Due to various constraints, certain unavoidable limitations are present in this study. Regarding the scope of construction safety accident types, only the six most frequent accident categories reported by the Ministry of Housing and Urban-Rural Development were selected, ensuring practical relevance and focus. However, this approach overlooks other accident types, particularly rare yet severe incidents. This omission may affect the comprehensiveness of the knowledge graph and the applicability of the emergency response Q&A system, limiting its capability to address uncommon accident scenarios. The scope of accident types covered could be expanded in future research to accommodate a broader range of application scenarios.
The knowledge extraction employed in this study primarily targeted textual materials and has not yet incorporated multimodal data, such as images and videos. This limitation reduces the system’s ability to process diverse forms of information in actual on-site emergency situations.
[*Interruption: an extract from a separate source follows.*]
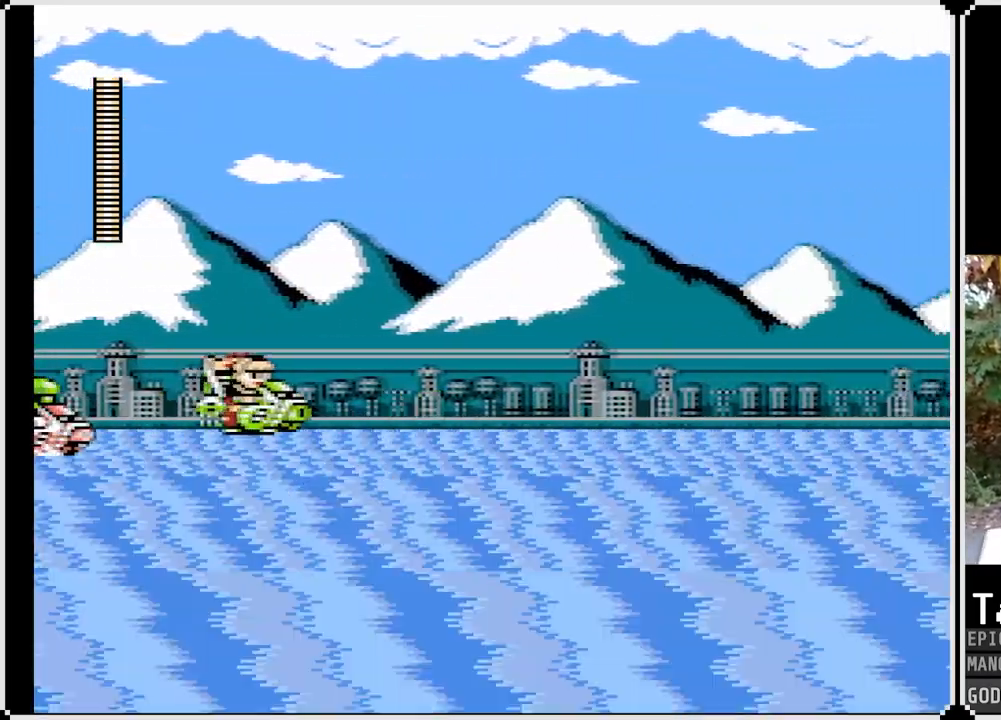
{"buttons": ["DPAD_RIGHT"], "left_stick": "center", "right_stick": "center", "events": [[17, "CROSS", "down"], [50, "SQUARE", "up"], [67, "SQUARE", "down"], [167, "DPAD_LEFT", "up"], [183, "DPAD_RIGHT", "down"], [233, "CROSS", "up"], [233, "SQUARE", "up"]]}
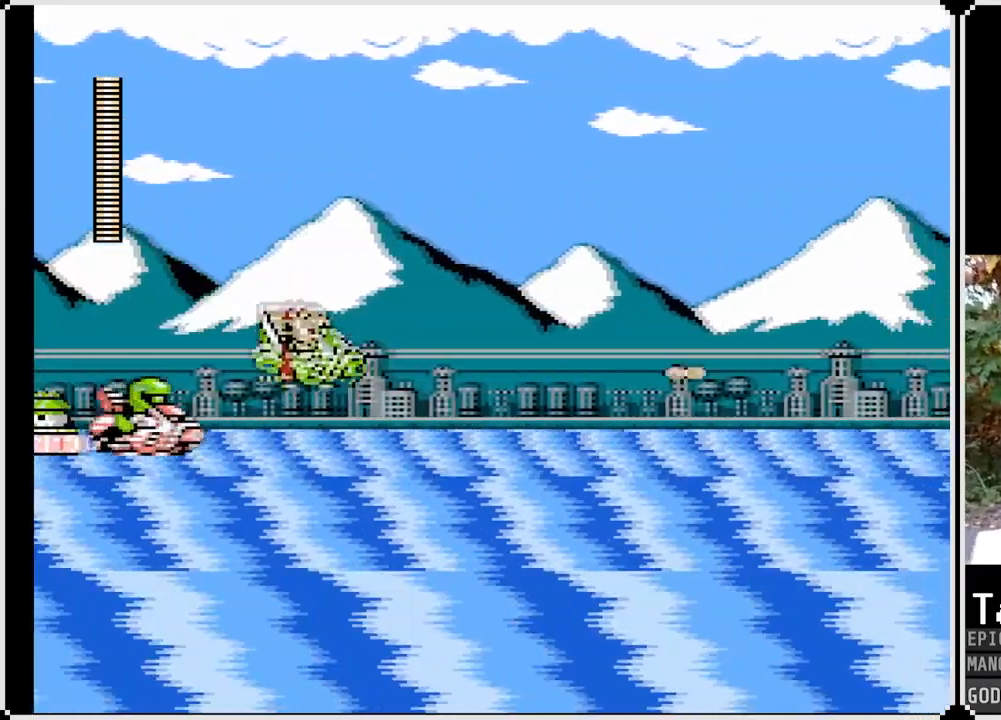
{"buttons": ["CROSS", "DPAD_LEFT"], "left_stick": "center", "right_stick": "center", "events": [[117, "DPAD_LEFT", "down"], [133, "DPAD_RIGHT", "up"], [167, "CROSS", "down"]]}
Therefore, future research could focus on refining multimodal knowledge extraction methods for domain-specific image or audio-visual data sources, thereby broadening the scope of knowledge and enhancing domain expertise.

Author Contributions

Conceptualization, H.T. and X.L.; Methodology, H.T. and X.L.; Software, A.S., N.X. and J.G.; Validation, H.T. and N.X.; Formal analysis, N.X. and J.G.; Resources, A.S., N.X. and J.G.; Data curation, A.S., N.X. and J.G.; Writing—original draft preparation, H.T.; Writing—review and editing, X.L.; Supervision, X.L. All authors have read and agreed to the published version of the manuscript.

Funding

This research received no external funding.

Data Availability Statement

Please contact the corresponding author.

Conflicts of Interest

Author Han Tong was employed by the company Shenzhen Urban Safety Culture Technology Co., Ltd. The remaining authors declare they have no known competing financial interests or personal relationships that could have appeared to influence the work reported in this paper.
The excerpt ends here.